Sri Lankan seers who predicted a victory for President Chandrika Kumaratunga's party were in hiding today as the man they wrote off as a loser was sworn in as the country's new Prime Minister.
A panel of astrologers had gone on state-television just before Wednesday's parliamentary elections to announce a resounding return to power by Kumaratunga's People's Alliance (PA).
But the figures predicted by the astrologers were astronomically wrong.
The opposition United National Party (UNP) beat Kumaratunga's PA by a whopping 37 seats in the 225-member assembly. President Chandrika Kumaratunga's family bastion of Gampaha was also crushed by the UNP.
The astrologer who led the panel, Priyantha Ratnayake, was unavailable for comment - a spokesman said his whereabouts were unknown after attackers smashed windows of his office as vote results were announced on Thursday.
Before allegations of vote rigging were made by politicians on Wednesday, astrologers were accused of rigging forecasts to favour the political parties they supported. With opinion polling still in its infancy in Sri Lanka, seers reap cosmic sums, especially during election time when they are in great demand and their predictions are believed to influence undecided voters.
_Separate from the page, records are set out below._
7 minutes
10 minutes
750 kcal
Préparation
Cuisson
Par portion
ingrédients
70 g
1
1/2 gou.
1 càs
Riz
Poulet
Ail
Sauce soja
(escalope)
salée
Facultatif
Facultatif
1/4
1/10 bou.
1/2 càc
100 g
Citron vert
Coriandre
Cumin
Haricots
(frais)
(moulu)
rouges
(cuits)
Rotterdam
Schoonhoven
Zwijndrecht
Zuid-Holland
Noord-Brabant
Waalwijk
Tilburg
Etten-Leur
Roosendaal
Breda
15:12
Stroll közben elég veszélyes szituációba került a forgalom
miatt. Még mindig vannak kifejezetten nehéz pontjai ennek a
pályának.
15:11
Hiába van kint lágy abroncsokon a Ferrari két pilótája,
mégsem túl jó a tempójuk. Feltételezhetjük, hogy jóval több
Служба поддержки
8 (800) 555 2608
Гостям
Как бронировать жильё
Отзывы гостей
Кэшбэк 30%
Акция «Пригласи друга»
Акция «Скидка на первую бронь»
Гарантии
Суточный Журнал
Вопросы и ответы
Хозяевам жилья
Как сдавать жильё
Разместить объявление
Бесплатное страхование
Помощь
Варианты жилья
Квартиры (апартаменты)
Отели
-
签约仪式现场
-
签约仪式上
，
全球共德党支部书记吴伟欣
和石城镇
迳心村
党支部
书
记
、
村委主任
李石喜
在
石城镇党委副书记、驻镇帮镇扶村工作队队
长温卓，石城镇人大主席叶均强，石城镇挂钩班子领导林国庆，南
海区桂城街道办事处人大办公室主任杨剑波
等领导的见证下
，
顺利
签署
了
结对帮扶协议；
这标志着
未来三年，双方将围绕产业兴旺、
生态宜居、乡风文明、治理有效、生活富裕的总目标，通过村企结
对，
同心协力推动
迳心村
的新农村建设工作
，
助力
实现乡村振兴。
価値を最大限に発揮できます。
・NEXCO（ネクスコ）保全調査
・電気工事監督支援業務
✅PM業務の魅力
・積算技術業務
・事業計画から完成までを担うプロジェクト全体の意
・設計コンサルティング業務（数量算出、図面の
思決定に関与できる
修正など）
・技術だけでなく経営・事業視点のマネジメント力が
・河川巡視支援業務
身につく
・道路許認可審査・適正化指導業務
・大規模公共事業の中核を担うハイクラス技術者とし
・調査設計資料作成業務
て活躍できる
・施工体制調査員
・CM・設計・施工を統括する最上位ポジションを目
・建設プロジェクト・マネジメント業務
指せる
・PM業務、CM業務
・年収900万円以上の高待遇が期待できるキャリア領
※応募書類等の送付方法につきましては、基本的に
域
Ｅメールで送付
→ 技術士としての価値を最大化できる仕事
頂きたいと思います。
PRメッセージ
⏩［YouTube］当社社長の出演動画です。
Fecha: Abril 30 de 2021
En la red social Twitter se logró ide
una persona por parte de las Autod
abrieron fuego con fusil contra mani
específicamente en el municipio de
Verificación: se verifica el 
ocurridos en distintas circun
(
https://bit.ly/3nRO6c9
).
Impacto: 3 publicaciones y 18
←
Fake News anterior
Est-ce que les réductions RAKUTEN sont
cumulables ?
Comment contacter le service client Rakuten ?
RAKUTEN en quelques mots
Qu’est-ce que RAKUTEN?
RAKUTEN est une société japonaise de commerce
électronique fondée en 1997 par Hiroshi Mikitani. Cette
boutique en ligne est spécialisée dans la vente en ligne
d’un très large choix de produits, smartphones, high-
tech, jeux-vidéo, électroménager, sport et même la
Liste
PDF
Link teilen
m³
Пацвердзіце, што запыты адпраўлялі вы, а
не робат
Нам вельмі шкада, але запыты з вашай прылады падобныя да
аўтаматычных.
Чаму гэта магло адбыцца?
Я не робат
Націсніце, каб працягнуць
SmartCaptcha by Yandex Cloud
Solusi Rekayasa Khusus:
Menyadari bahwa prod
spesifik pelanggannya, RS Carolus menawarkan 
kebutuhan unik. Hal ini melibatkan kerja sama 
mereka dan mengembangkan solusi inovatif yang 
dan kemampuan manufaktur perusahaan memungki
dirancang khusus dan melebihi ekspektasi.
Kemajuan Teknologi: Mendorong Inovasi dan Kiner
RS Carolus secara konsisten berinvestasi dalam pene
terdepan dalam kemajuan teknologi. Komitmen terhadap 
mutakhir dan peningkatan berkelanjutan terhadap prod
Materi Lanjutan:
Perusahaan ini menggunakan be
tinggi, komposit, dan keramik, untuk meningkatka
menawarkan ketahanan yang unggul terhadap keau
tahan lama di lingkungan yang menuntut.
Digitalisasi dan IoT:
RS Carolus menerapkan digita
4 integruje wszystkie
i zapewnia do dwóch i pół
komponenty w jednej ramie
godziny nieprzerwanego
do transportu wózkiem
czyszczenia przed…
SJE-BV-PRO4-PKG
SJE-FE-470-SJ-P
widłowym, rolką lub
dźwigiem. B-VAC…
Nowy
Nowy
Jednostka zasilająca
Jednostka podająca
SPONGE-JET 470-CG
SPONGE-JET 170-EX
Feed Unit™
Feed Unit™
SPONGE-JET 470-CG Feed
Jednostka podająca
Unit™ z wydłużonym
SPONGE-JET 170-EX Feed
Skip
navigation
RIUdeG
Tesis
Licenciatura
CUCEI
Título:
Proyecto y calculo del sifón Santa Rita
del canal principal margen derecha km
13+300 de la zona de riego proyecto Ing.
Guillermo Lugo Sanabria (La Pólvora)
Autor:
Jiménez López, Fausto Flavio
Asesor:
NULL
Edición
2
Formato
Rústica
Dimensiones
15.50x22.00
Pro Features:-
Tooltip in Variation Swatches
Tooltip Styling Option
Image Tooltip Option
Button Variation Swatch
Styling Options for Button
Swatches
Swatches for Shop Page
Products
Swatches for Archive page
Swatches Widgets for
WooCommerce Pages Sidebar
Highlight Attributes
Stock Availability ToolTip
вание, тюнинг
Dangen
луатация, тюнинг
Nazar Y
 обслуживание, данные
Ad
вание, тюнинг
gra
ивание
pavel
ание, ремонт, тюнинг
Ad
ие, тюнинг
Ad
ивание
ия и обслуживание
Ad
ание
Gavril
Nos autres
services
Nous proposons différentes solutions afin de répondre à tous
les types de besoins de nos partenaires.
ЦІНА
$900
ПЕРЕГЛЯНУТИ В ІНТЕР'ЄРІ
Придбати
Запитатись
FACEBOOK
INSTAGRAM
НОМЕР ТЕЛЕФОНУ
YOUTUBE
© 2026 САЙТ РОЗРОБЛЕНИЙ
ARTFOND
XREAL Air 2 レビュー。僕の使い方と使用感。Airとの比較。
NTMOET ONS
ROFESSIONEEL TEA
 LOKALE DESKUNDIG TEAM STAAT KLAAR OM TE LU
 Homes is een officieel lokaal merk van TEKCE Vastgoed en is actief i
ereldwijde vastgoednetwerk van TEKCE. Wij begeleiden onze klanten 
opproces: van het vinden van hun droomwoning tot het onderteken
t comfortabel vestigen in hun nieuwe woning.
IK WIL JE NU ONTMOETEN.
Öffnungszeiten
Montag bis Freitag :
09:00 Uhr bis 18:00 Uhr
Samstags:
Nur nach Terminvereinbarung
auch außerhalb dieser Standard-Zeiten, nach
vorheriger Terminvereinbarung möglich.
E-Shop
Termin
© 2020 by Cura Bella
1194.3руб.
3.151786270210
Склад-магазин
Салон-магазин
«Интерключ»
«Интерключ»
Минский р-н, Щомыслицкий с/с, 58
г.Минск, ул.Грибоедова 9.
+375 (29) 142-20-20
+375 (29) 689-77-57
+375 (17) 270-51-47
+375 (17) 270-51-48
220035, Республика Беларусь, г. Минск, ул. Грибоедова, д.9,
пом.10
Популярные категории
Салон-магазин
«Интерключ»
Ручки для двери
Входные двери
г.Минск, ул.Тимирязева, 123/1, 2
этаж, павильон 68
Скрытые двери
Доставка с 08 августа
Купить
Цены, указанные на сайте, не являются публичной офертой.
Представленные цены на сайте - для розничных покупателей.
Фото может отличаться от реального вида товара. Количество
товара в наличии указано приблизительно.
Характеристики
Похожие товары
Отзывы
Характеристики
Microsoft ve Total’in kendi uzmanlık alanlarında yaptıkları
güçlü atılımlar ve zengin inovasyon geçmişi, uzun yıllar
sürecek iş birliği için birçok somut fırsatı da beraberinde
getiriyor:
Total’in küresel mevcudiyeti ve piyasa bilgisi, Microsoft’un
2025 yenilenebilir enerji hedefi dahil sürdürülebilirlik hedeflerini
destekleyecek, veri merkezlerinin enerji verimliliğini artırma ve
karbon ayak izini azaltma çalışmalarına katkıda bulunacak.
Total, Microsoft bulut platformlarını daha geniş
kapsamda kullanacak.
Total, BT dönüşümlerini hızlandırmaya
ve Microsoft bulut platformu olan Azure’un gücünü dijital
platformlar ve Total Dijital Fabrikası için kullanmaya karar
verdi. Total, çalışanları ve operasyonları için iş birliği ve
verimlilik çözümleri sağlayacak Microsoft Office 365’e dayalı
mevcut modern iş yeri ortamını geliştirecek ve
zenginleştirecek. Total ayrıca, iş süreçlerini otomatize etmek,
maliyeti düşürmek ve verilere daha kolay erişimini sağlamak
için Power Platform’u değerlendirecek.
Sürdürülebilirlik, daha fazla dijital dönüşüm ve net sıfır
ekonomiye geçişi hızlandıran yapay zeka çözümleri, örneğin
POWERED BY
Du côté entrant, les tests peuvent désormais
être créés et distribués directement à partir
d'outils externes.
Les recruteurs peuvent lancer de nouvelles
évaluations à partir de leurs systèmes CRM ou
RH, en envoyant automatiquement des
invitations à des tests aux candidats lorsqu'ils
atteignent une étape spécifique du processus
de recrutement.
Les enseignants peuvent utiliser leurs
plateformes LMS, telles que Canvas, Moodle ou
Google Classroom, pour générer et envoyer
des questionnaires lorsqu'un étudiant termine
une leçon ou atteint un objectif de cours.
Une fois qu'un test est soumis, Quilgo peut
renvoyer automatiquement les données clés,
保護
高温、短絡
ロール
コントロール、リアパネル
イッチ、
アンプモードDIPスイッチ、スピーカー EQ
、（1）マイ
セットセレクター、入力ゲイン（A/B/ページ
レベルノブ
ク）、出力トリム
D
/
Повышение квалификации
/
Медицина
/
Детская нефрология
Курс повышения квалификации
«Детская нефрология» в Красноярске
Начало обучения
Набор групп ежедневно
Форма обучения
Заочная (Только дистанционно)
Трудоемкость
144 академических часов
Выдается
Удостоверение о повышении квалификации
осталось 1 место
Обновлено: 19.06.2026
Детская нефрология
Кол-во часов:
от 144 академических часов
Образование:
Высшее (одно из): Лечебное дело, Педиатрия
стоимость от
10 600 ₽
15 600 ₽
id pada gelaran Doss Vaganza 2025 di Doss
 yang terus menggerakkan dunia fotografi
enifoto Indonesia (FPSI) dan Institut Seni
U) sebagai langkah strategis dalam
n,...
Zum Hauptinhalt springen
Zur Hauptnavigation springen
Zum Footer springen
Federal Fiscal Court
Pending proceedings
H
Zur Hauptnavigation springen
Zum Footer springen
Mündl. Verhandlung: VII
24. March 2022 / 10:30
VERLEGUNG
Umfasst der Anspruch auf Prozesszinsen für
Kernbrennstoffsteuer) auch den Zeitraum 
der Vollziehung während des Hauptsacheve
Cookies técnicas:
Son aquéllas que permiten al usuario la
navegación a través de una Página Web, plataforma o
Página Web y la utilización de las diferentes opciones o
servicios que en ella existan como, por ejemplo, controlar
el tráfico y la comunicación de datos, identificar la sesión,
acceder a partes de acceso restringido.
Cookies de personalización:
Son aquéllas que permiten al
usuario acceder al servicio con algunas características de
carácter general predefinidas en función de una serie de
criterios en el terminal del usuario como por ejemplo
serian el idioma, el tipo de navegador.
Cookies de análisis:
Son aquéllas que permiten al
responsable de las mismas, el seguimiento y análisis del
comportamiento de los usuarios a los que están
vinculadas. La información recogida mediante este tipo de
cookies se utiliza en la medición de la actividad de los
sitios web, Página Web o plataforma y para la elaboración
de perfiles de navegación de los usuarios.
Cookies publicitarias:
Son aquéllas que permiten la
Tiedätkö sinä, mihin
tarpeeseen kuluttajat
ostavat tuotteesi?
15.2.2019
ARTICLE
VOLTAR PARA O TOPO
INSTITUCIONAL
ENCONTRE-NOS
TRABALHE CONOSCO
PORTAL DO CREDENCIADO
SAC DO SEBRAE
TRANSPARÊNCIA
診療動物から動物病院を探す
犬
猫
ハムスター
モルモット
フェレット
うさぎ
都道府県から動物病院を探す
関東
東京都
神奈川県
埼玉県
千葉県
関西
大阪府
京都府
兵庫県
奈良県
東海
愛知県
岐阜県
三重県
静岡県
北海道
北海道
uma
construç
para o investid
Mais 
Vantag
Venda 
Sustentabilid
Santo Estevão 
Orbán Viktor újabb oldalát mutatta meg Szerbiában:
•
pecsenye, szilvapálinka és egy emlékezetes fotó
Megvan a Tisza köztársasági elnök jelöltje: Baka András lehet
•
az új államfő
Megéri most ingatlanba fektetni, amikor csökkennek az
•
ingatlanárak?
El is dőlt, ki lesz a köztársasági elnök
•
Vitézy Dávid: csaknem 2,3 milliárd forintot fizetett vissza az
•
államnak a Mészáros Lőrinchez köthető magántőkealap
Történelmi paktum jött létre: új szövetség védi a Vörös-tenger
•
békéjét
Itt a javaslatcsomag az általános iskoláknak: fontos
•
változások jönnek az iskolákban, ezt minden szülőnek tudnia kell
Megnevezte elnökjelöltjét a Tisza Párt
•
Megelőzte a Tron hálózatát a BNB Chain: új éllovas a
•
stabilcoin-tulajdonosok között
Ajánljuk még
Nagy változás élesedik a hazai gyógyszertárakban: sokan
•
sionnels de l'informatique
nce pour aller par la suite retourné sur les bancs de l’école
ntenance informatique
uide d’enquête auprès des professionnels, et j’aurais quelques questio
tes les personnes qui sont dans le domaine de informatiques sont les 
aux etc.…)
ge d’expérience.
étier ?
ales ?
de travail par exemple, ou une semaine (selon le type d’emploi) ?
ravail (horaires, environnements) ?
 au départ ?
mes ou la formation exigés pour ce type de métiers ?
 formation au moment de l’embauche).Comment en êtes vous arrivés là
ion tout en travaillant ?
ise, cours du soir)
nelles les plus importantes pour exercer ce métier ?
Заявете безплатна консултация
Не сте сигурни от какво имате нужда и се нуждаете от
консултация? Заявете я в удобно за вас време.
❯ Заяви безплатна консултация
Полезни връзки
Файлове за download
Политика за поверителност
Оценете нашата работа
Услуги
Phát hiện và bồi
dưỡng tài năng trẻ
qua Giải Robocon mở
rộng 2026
However, and perhaps predictably, astrologers hardly agreed on the outcome of elections and this year their battles were out in the open amid allegations of bribe-taking and forecast fixing.
The debate over star-based predictions reached such a frenzy that the English-language Islandnewspaper said Sri Lanka's obsession with astrologers might make outsiders think it was all "loony politics."
However, the paper said it made sense for politicians to have star-gazers give their seal of approval because most undecided voters tended to swing in favour of the party most likely to come to power.
Astrologer Vijayasri Jayasinghe, quit his job with Ratnayake's Ira Handa(Sun and Moon) publication saying he could not play with planetary positions and make forecasts against his "science".
"The publisher (Priyantha Ratnayake) is making predictions in favour of the government," Mr Jayasinghe said, claiming his predictions favoured the main opposition United National Party.
"My credibility is at stake," Mr Jayasinghe said before pro-government thugs hounded him underground.
Mr Ratnayake dismissed the dissenting editor as a "casual contributor" who had been bribed by the now ascendant UNP, but it was later revealed Mr Ratnayake had accepted a job from the People's Alliance of President Kumaratunga to head a lucrative state corporation.
Opposition MP W.J.M. Lokubandara who is also an astrologer, said the UNP was set on a victory course as a vote of no confidence against the government had been filed in June at an auspicious time.
Unable to resist opposition moves to topple her government, Mr Kumaratunga sacked parliament and called snap polls, while new Prime Minister Ranil Wickremesinghe took his oath of office today at a time decided by his astrologers as auspicious for him.